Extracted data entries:
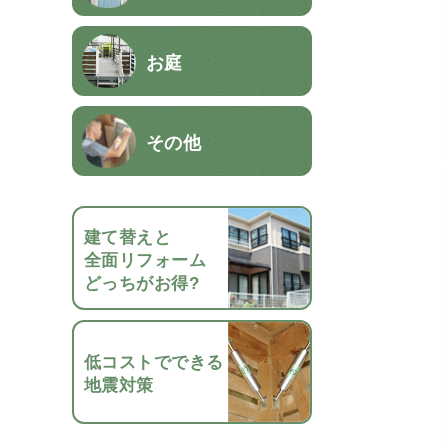
お庭
その他
建て替えと
全面リフォーム
どっちがお得?
低コストでできる
地震対策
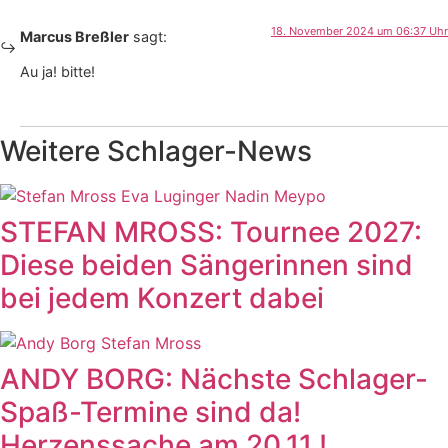
18. November 2024 um 06:37 Uhr
Marcus Breßler
sagt:
Au ja! bitte!
Weitere Schlager-News
STEFAN MROSS: Tournee 2027:
Diese beiden Sängerinnen sind
bei jedem Konzert dabei
ANDY BORG: Nächste Schlager-
Spaß-Termine sind da!
Herzenssache am 20.11.!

## Try it
Identify the lines of the entries containing the string "sind". Copy each such line.

## Result
Diese beiden Sängerinnen sind
Spaß-Termine sind da!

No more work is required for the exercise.